Considerations for international service charges

Tax authorities often place a great focus on services charges and transfer pricing practices when examine the affairs of multinational enterprises. If the contracts for services are not determined using appropriate market values then, according to tax authorities, it could indicate that the profits of the enterprise are being shifted between jurisdictions.
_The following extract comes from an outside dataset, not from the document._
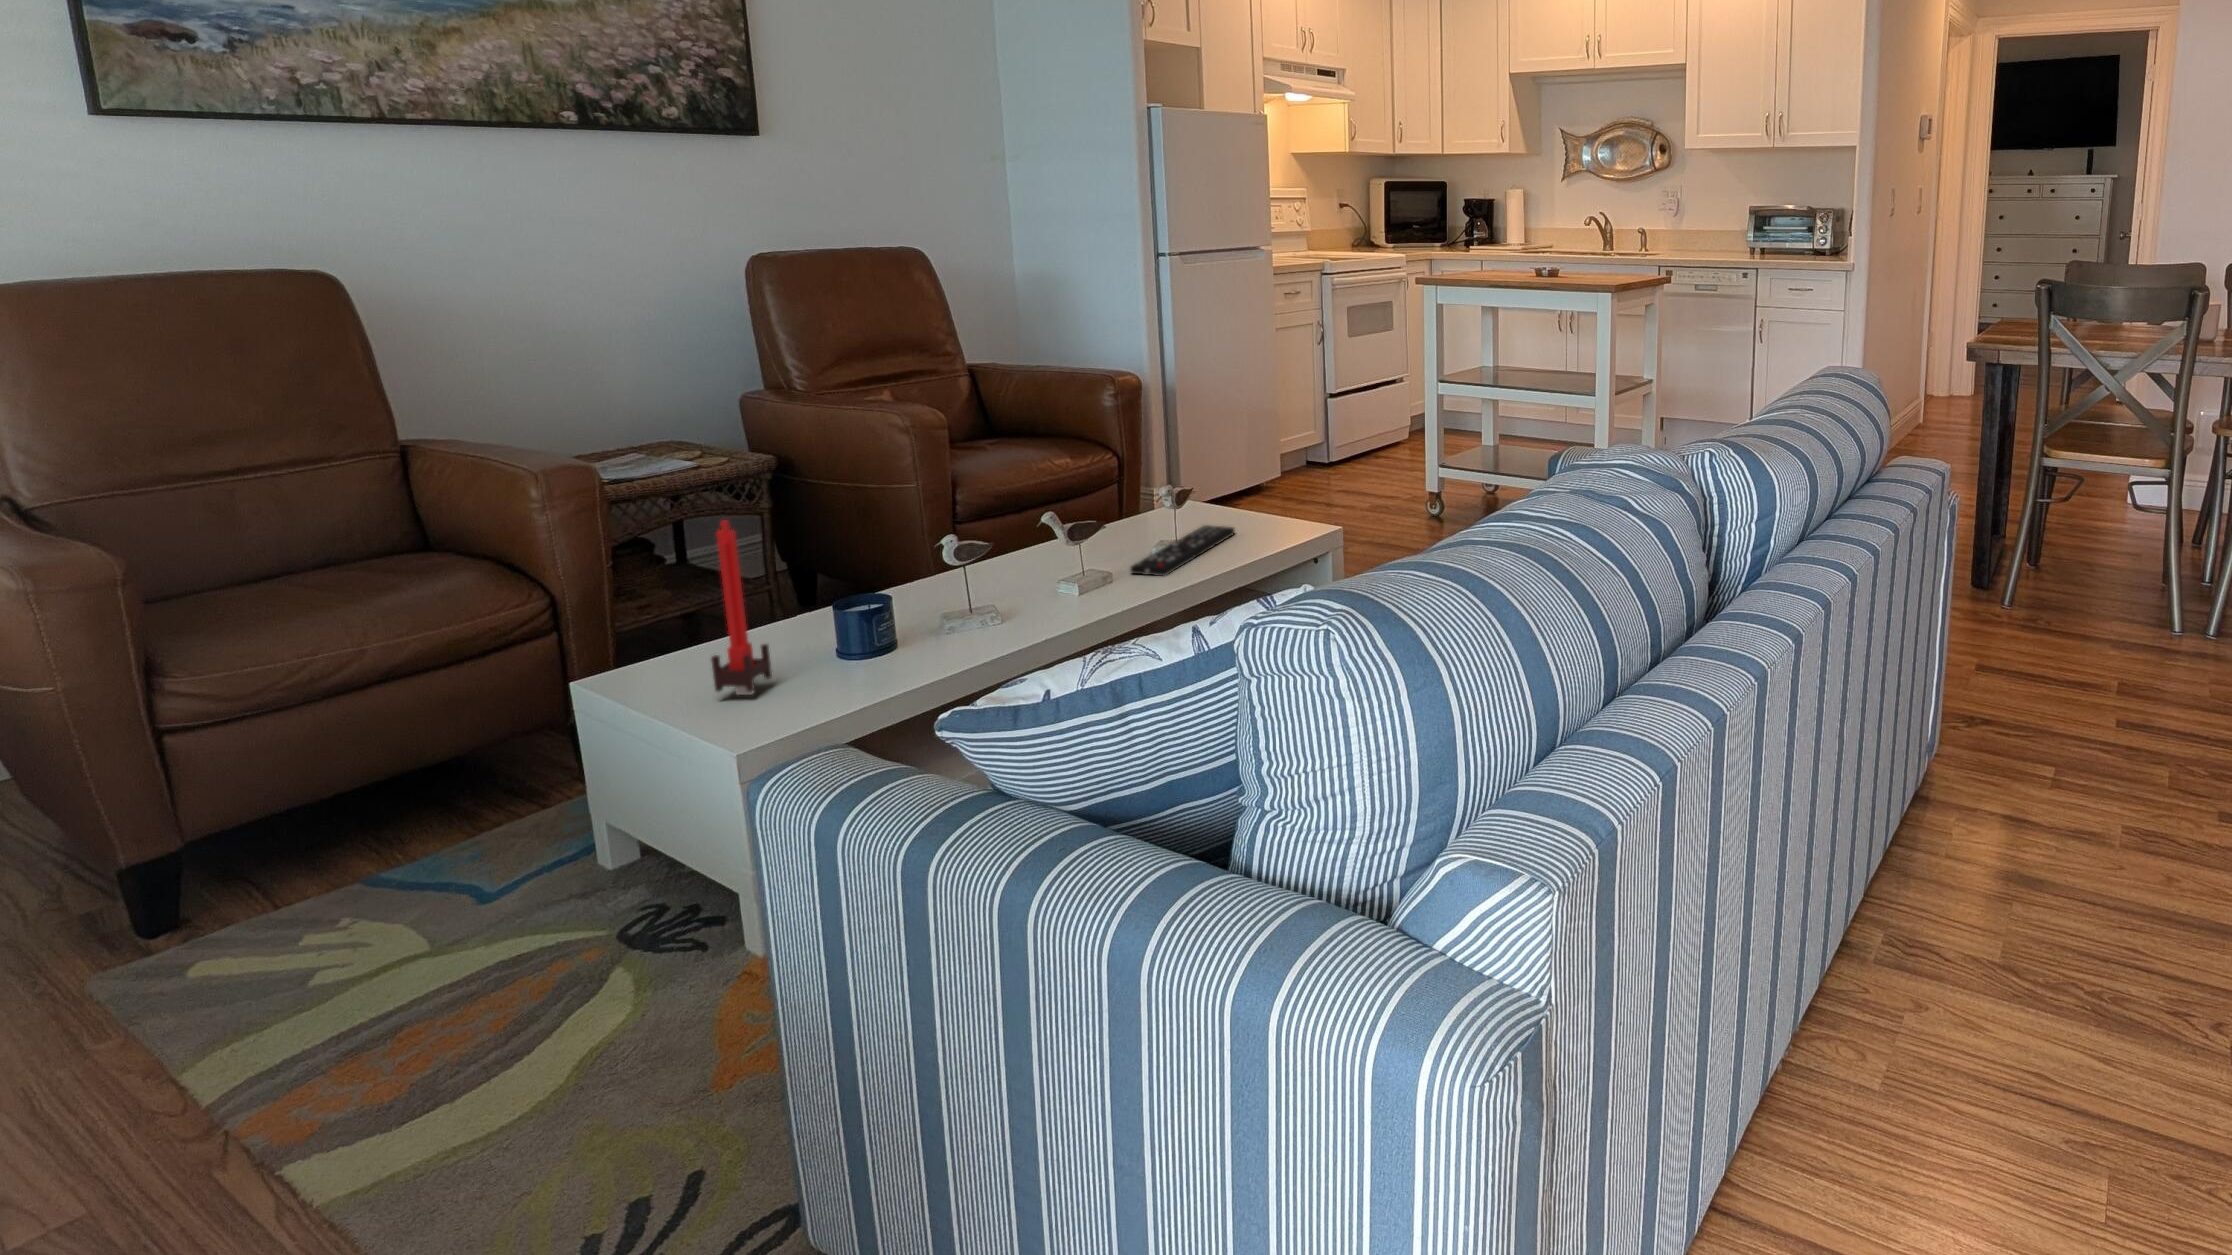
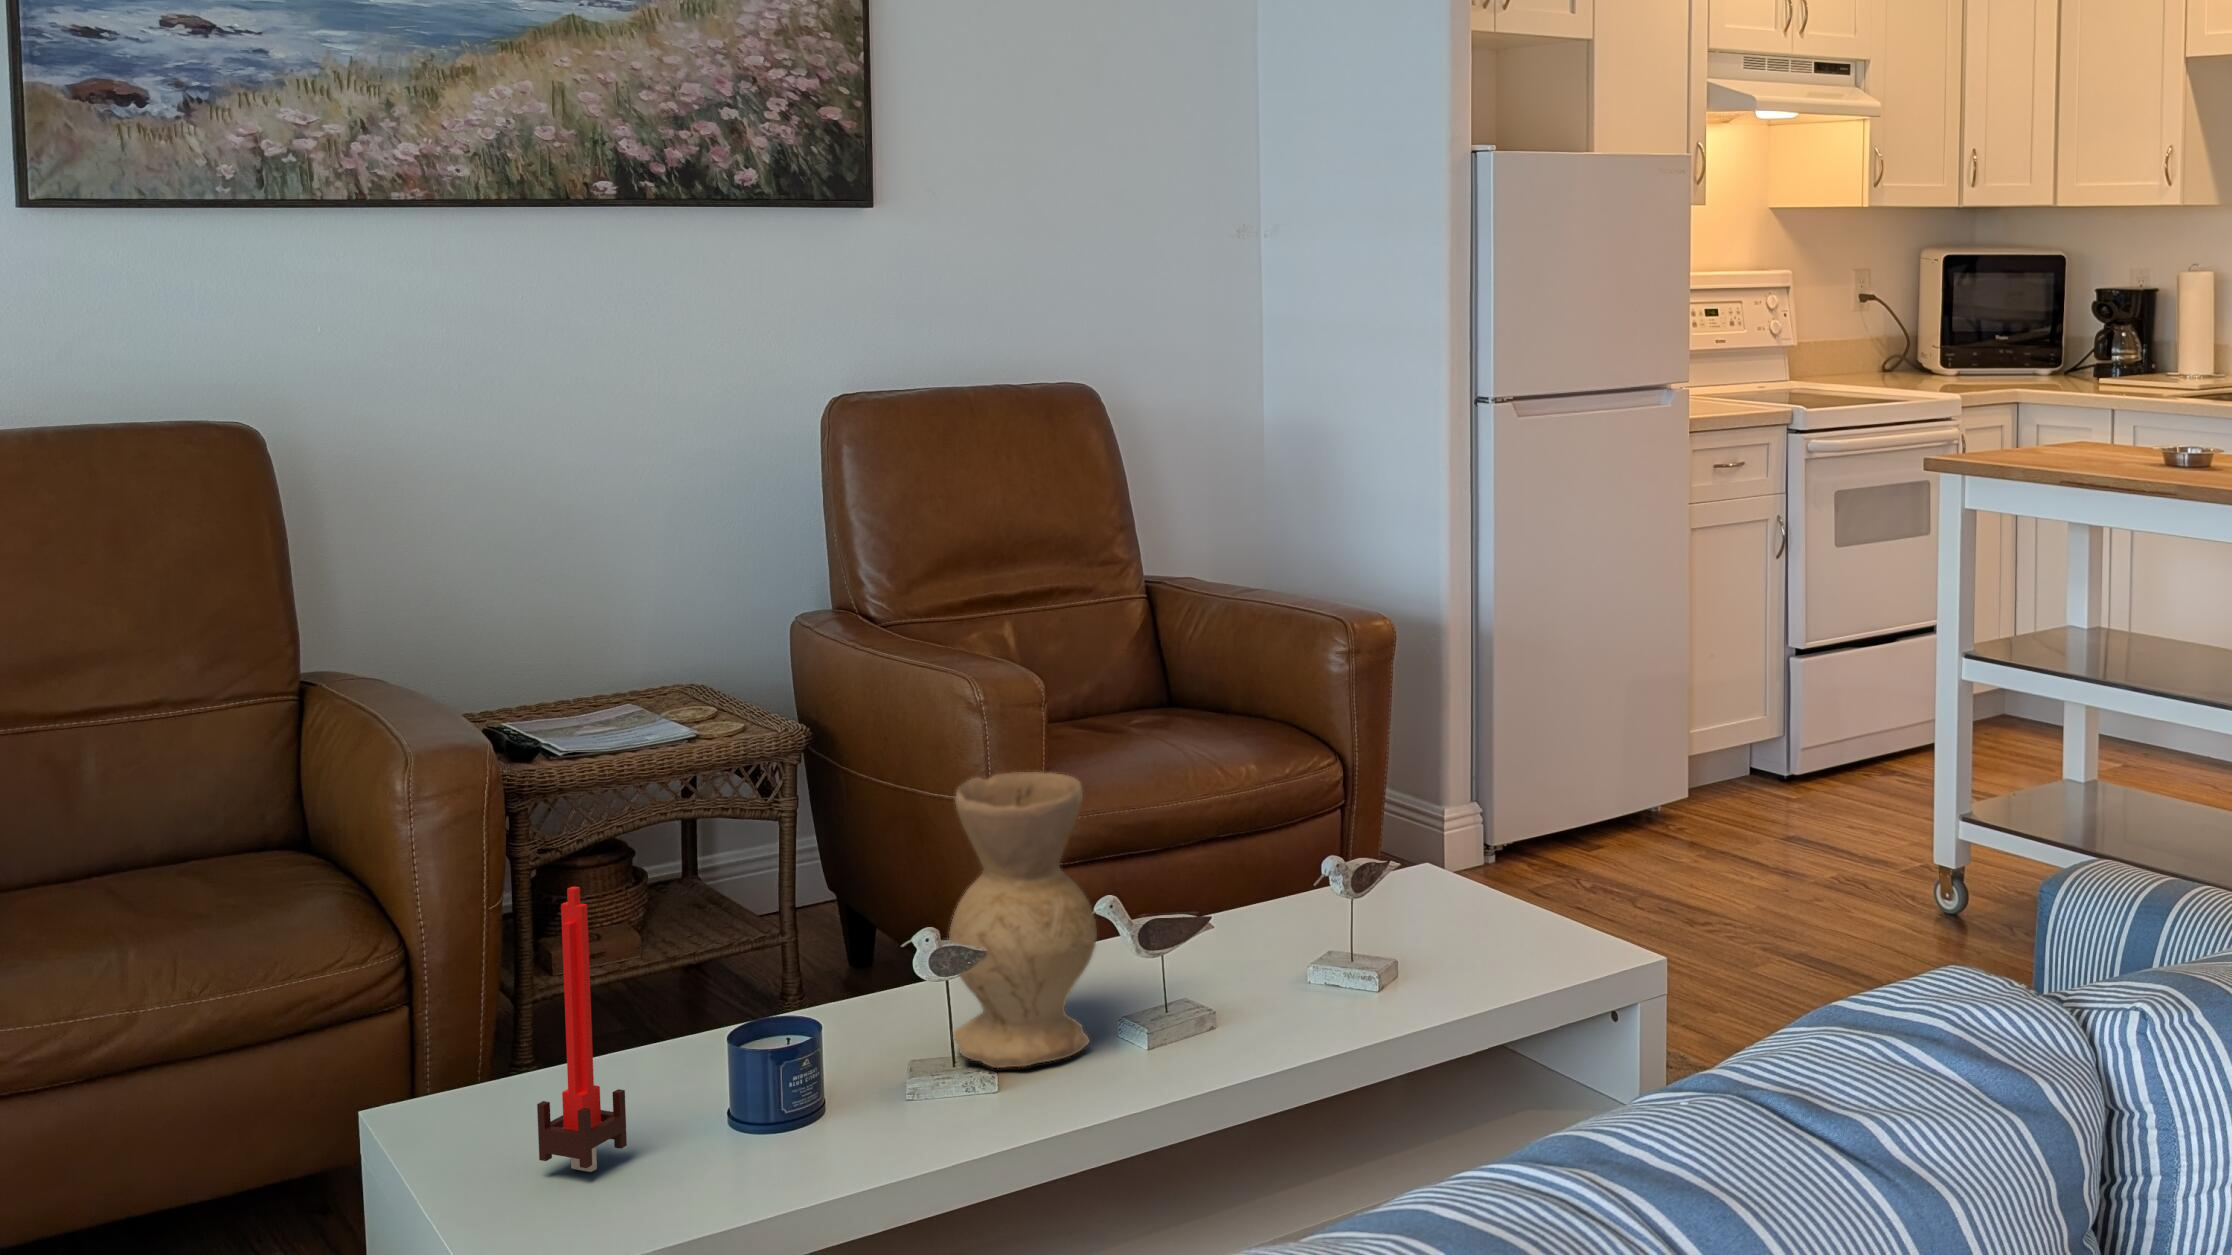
vase: none [949,444,1043,615] -> present [949,772,1097,1068]
remote control: present [1130,525,1235,576] -> none [1253,928,1465,1027]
Please remember that tax authorities will always endeavor to ascertain the real nature of the services purchased and all resulting benefits, and in some circumstances may disregard the description of services as provide in accompanying contract documentation.

We recommend that multinational enterprises follow several basic rules and considerations to which tax authorities and auditors are likely to pay great attention.

  1. Determine and validate the ultimate benefits that will arise from the purchase of a service.
  2. Confirm whether the supplier has the realistic ability to provide the services purchased in full.
  3. Validate the basis of charges for international services.
  4. Confirm that the same service could not be provided by your own enterprise (or any intergroup companies).
  5. Use the cost-plus method to set charges for international services.
  6. Confirm that the charges are priced in line with those offered by the provider to external third parties.
  7. Confirm and enforce that the director and/or chief executive do not simply provide investment monitoring services.
  8. Confirm that all investment agreements and loan contracts are set in line with appropriate market values and are fully chargeable.
  9. When buying agent’s or intermediary services, determine and provide fiscally prudent reason for the decision.
  10. Confirm that all mark ups are fair and set in correspondence to market values and undertaken risks.
  11. When buying the service, do not consider branches, associated companies, intergroup companies, and other entities with the same beneficiary owner as independent partners, and apply arm’s length transfer pricing practices. Also confirm that the local managers are informed of, and follow, all applicable transfer pricing rules.
  12. Consider all corresponding and arising tax obligations.

Unfortunately, service charges have often been used as a cover for illicit money laundering, and tax authorities around the world have zero tolerance for such actions. Due care and diligence must always be taken when signing off on any cross-border transactions, especially when concerning service charges.

For greater detail on current guidelines and procedures see Chapter VII “Special considerations for intra-group services” of the OECD’s Transfer Pricing Guidelines for Multinational Enterprises and Tax Administrations“.